___ RAW DATA
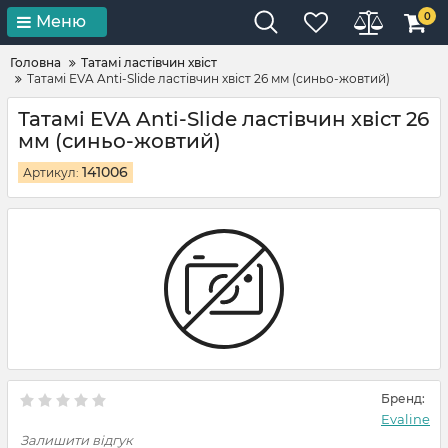
0
Меню
Головна
Татамі ластівчин хвіст
Татамі EVA Anti-Slide ластівчин хвіст 26 мм (синьо-жовтий)
Татамі EVA Anti-Slide ластівчин хвіст 26
мм (синьо-жовтий)
141006
Артикул:
Бренд:
Evaline
Залишити відгук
______
Restate the entries word for word, though any image they contain should not appear.

*OUTPUT FOR THIS TASK*
0
Меню
Головна
Татамі ластівчин хвіст
Татамі EVA Anti-Slide ластівчин хвіст 26 мм (синьо-жовтий)
Татамі EVA Anti-Slide ластівчин хвіст 26
мм (синьо-жовтий)
141006
Артикул:
Бренд:
Evaline
Залишити відгук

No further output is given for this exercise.